Copy out the listing below without any change, beginning at the line that contains "genus: Commelina" and ending with the last line of the listing.

□ □ □

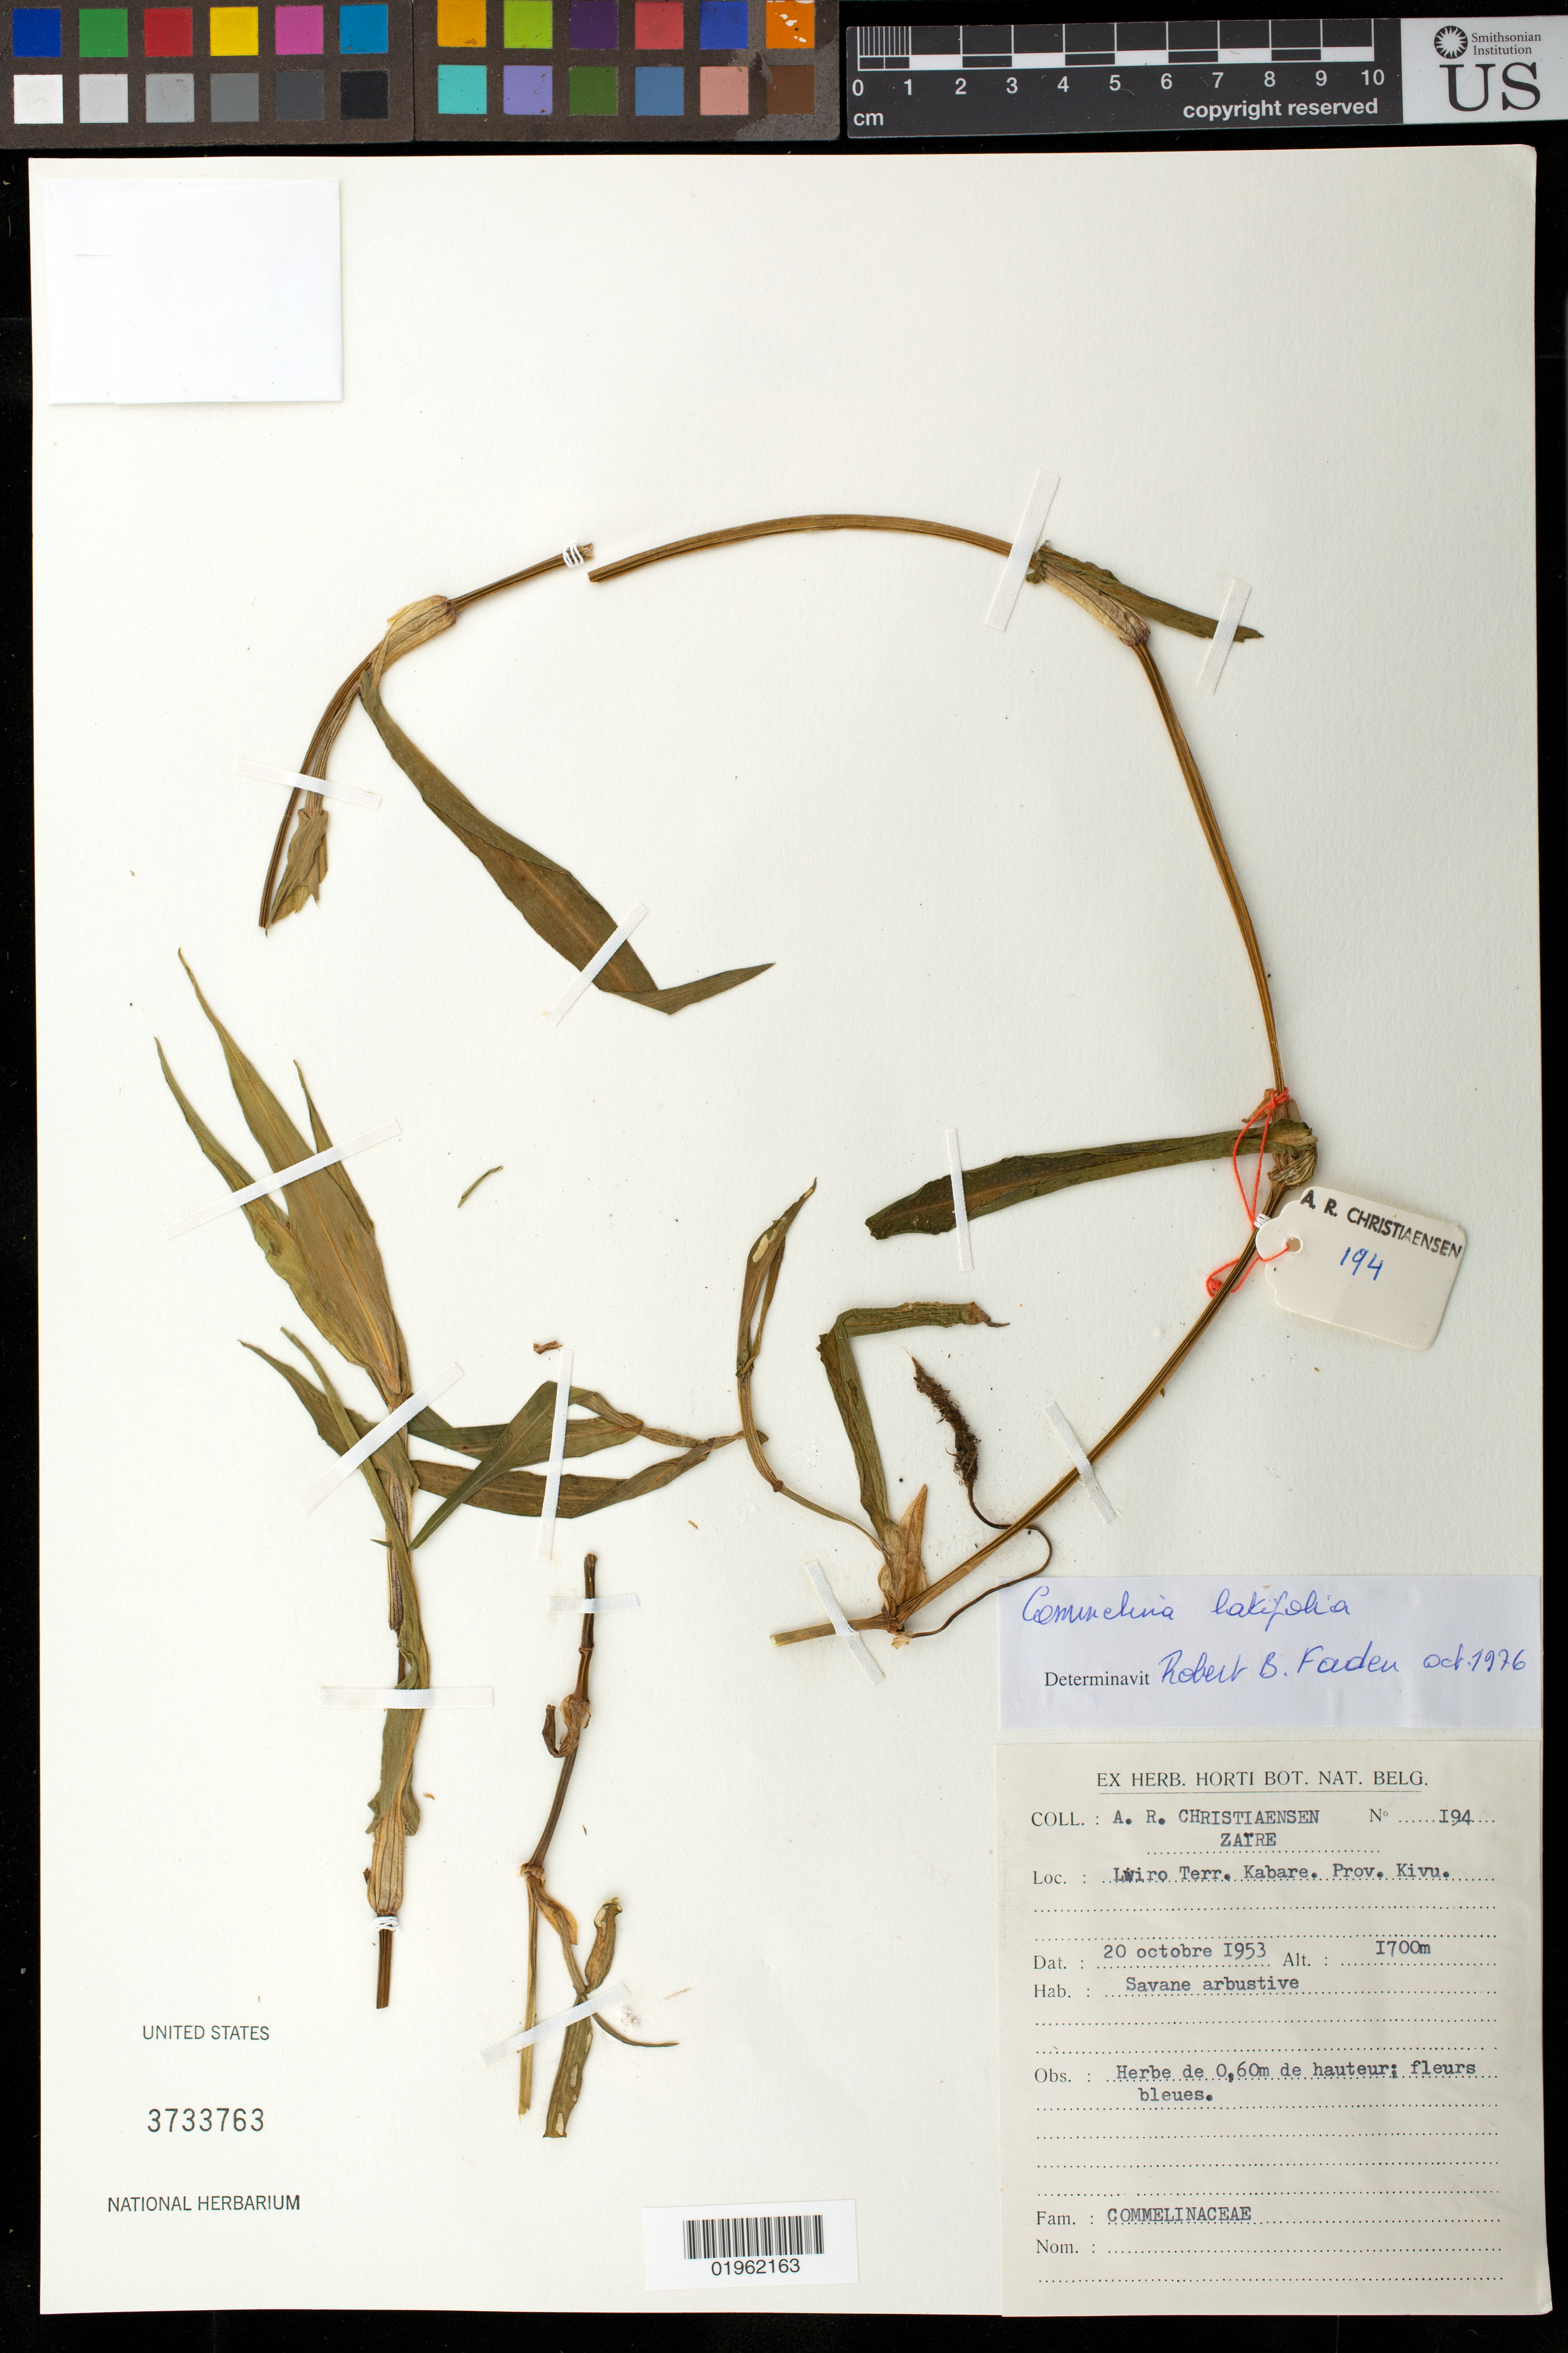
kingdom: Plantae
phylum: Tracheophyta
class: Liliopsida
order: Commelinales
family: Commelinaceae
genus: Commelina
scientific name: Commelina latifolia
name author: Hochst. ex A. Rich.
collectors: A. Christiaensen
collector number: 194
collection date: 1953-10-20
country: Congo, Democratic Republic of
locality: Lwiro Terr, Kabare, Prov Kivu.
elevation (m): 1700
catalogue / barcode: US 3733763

□ □ □

▸ **Output for this exercise**
genus: Commelina
scientific name: Commelina latifolia
name author: Hochst. ex A. Rich.
collectors: A. Christiaensen
collector number: 194
collection date: 1953-10-20
country: Congo, Democratic Republic of
locality: Lwiro Terr, Kabare, Prov Kivu.
elevation (m): 1700
catalogue / barcode: US 3733763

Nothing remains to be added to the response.